Can you format the lines below, from the line with "2.28.2 catalogue (DETECT_THRESH" to the line with "Sources detected: 20;", both included, as a numbered list that leaves out any blank lines?

---------- Data to use ----------

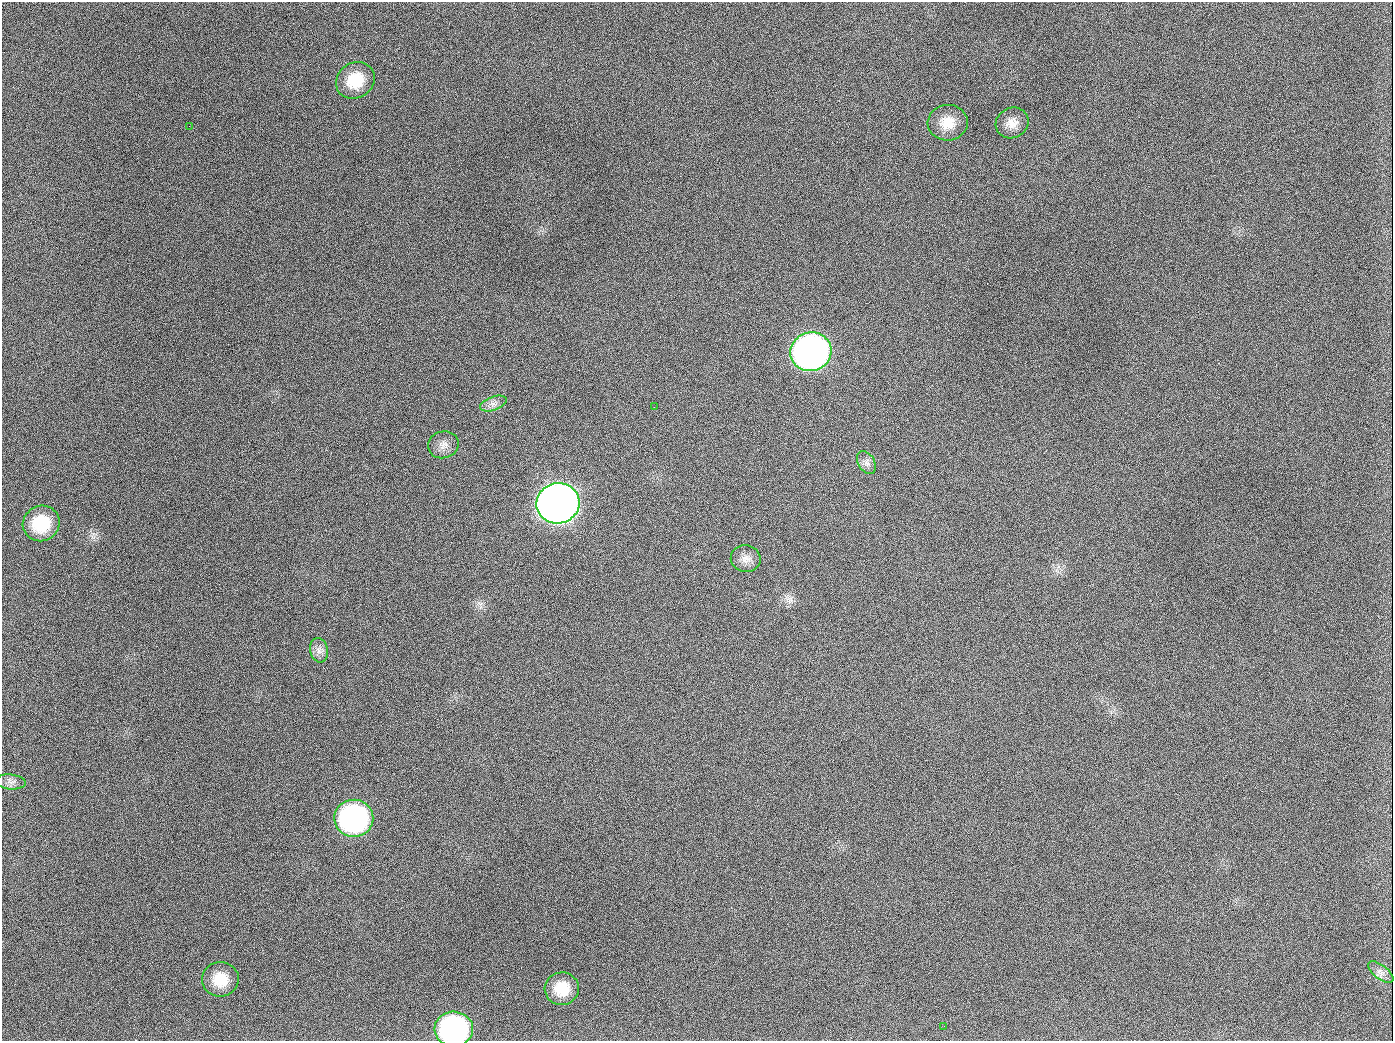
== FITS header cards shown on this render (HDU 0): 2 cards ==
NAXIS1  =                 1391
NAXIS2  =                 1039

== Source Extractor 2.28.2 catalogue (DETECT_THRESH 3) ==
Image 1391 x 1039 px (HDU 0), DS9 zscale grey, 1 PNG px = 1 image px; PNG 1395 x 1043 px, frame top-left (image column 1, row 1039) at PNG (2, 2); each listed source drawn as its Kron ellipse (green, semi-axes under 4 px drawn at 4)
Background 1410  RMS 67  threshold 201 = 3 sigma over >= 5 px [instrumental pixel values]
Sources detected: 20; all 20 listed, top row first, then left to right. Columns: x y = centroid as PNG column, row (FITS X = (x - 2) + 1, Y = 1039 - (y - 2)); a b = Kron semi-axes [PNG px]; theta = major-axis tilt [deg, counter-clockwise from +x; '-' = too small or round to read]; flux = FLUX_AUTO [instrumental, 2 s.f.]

----------
---------- Data to use ----------

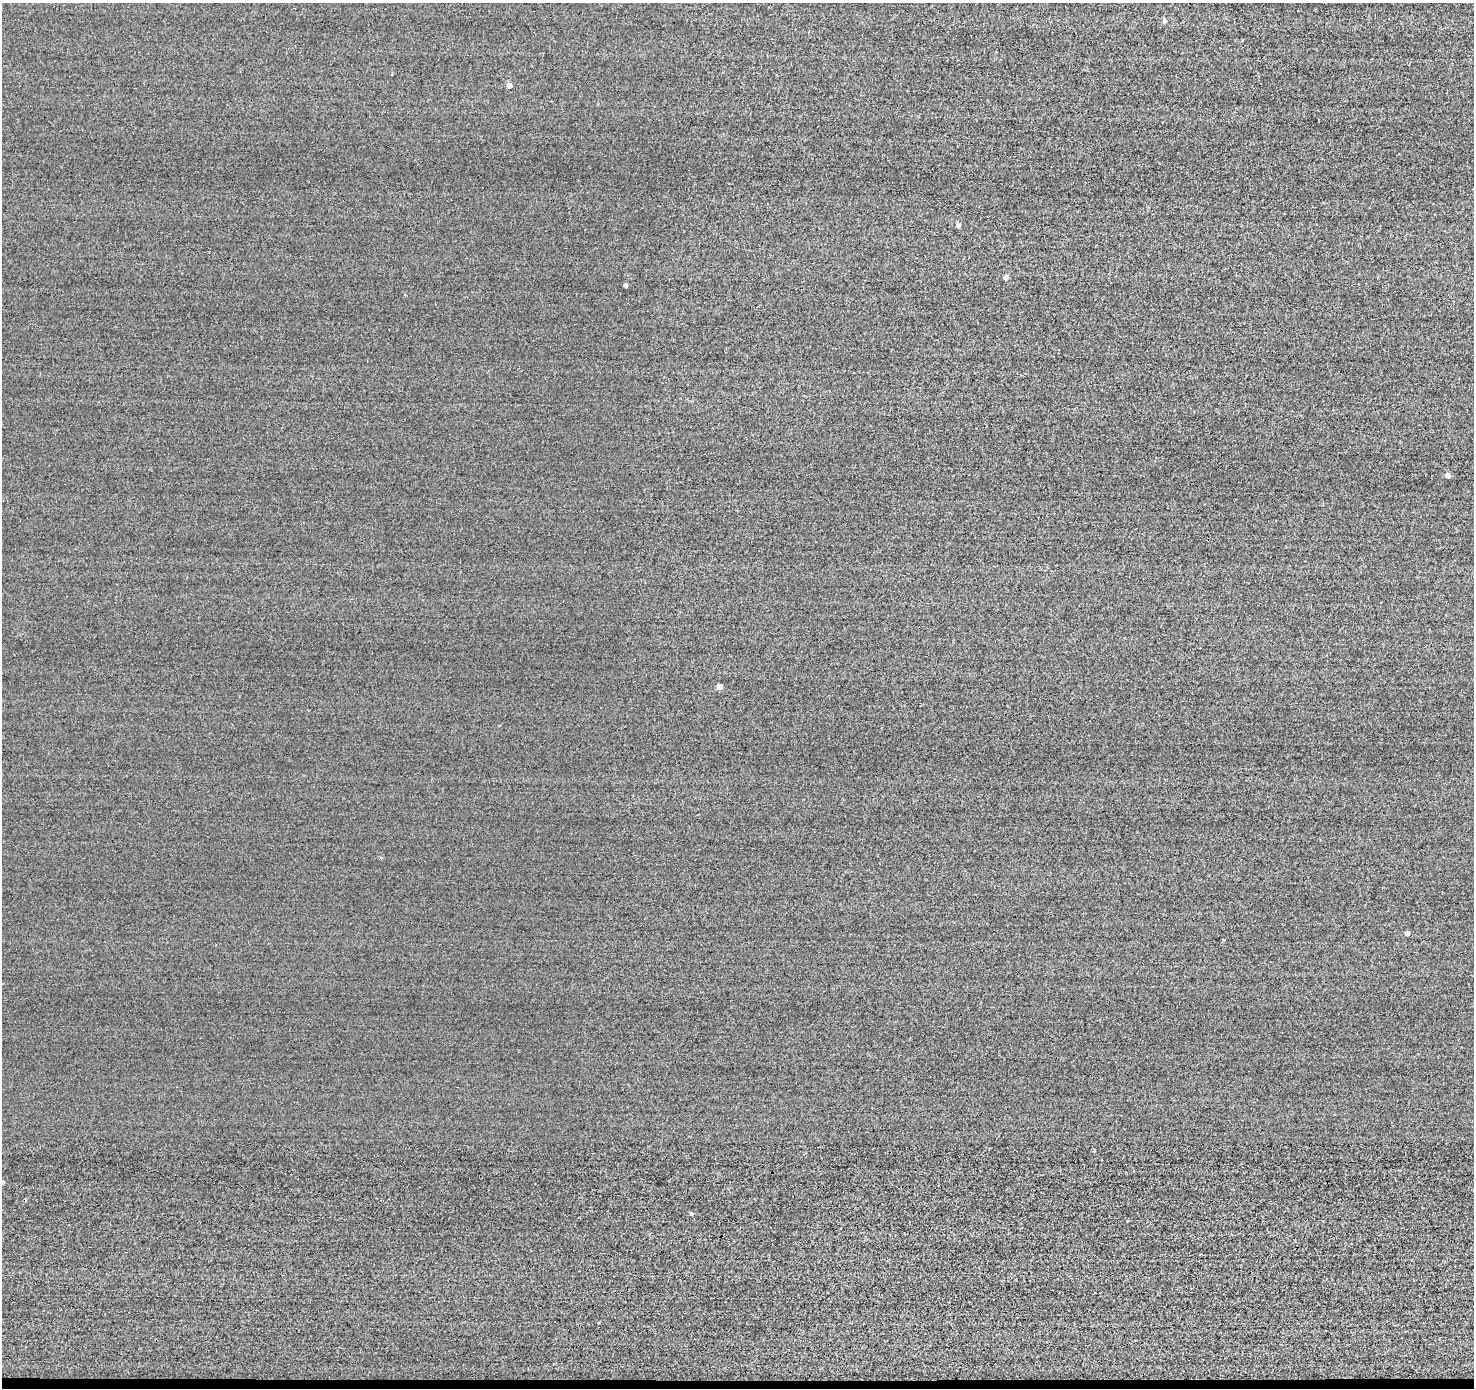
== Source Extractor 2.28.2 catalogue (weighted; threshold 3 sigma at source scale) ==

----------

Result for this task:
1. == Source Extractor 2.28.2 catalogue (DETECT_THRESH 3) ==
2. Image 1391 x 1039 px (HDU 0), DS9 zscale grey, 1 PNG px = 1 image px; PNG 1395 x 1043 px, frame top-left (image column 1, row 1039) at PNG (2, 2); each listed source drawn as its Kron ellipse (green, semi-axes under 4 px drawn at 4)
3. Background 1410  RMS 67  threshold 201 = 3 sigma over >= 5 px [instrumental pixel values]
4. Sources detected: 20; all 20 listed, top row first, then left to right. Columns: x y = centroid as PNG column, row (FITS X = (x - 2) + 1, Y = 1039 - (y - 2)); a b = Kron semi-axes [PNG px]; theta = major-axis tilt [deg, counter-clockwise from +x; '-' = too small or round to read]; flux = FLUX_AUTO [instrumental, 2 s.f.]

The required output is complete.